#### Records to use
----
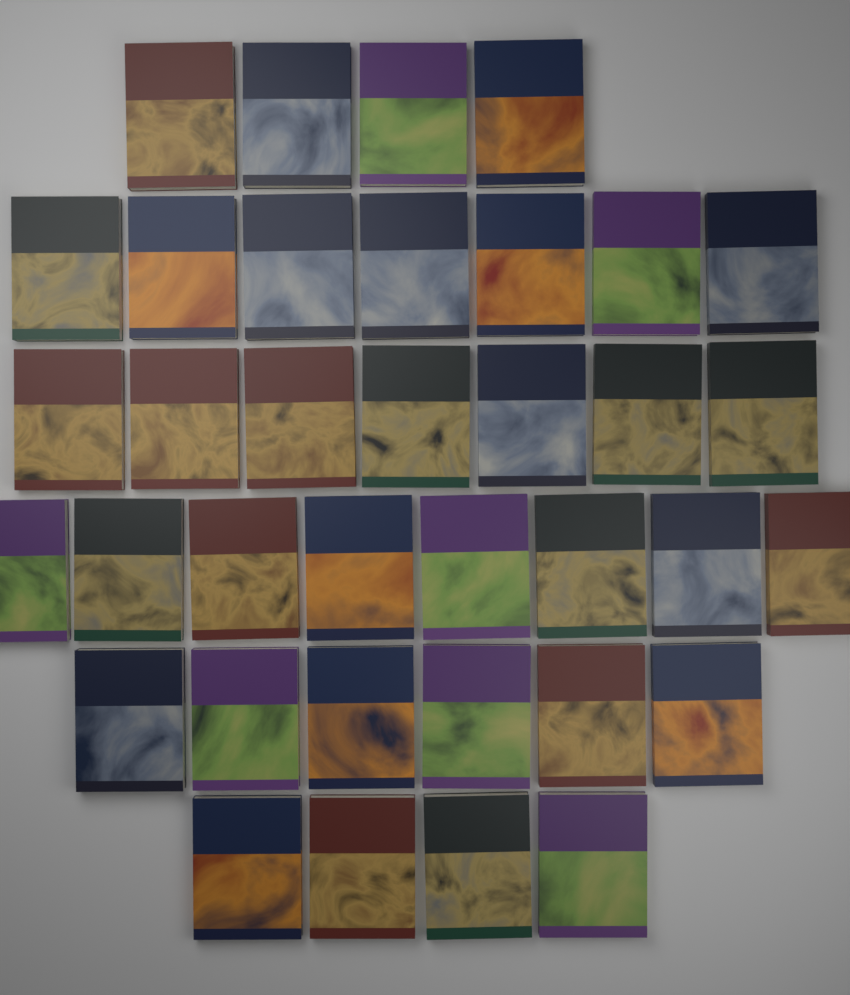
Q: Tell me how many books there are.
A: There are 36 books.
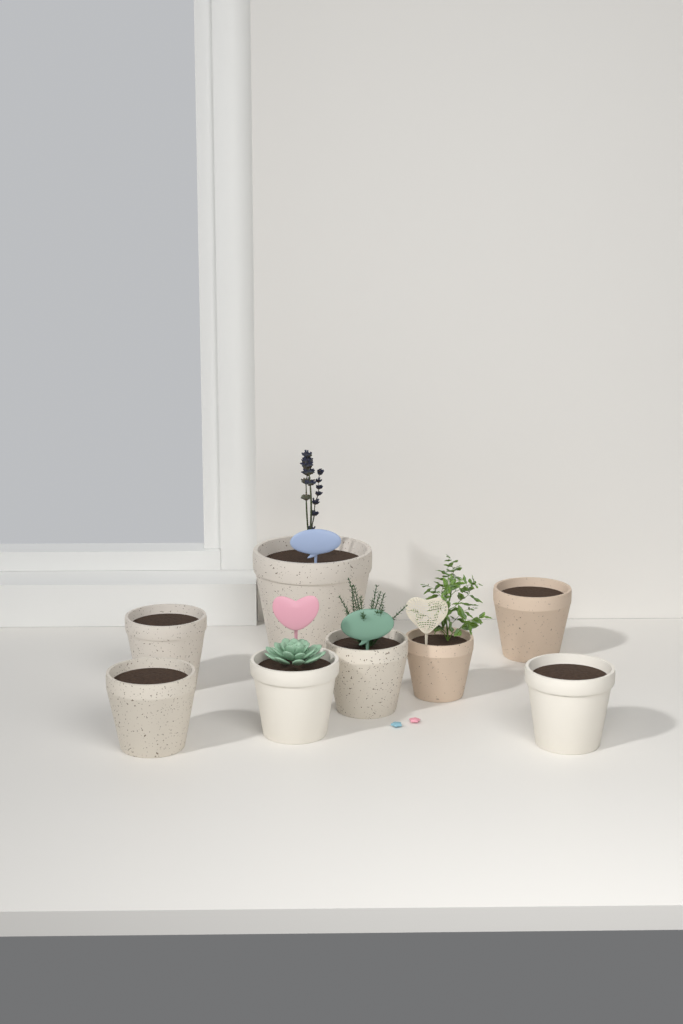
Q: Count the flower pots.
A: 8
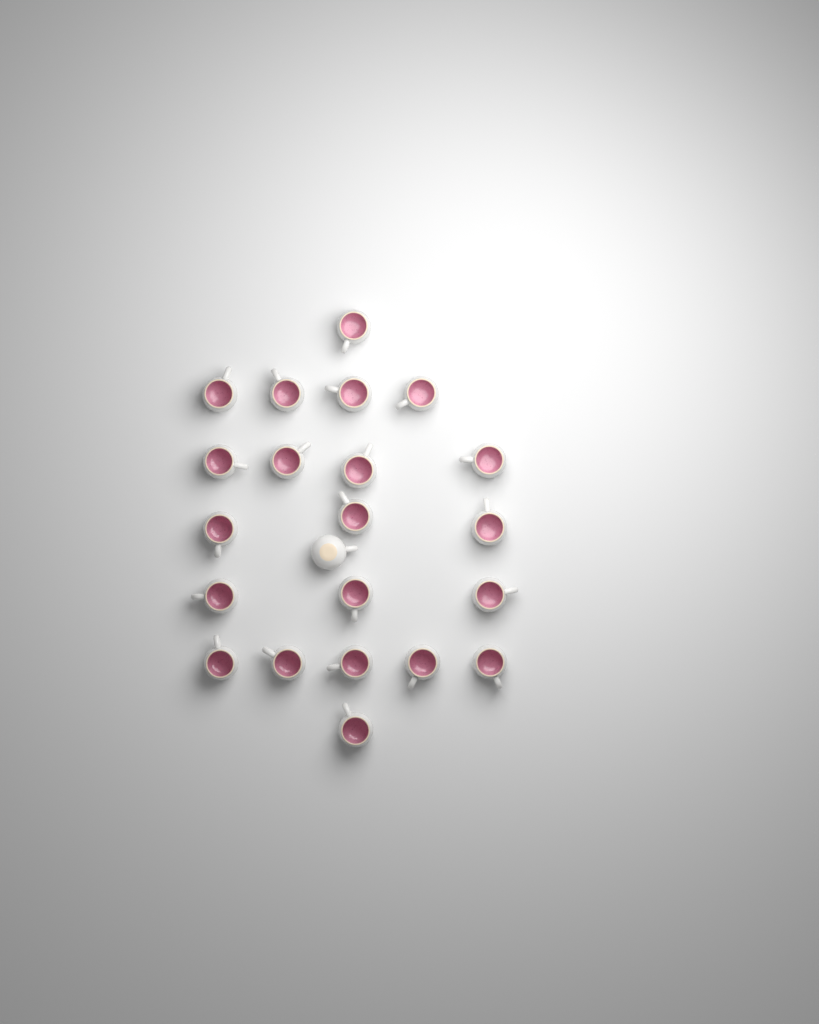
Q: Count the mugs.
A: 22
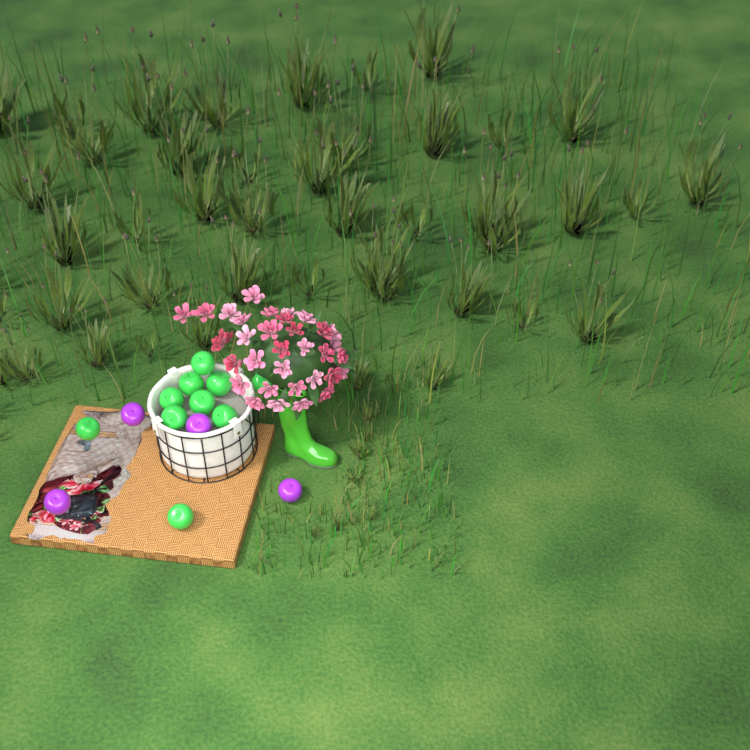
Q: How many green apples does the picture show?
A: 10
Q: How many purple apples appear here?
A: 4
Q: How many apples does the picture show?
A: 14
----
#### Short task
How many lines in the rows contain the string "does"? Case matters, and your reply should be the number only.

#### Exercise output
2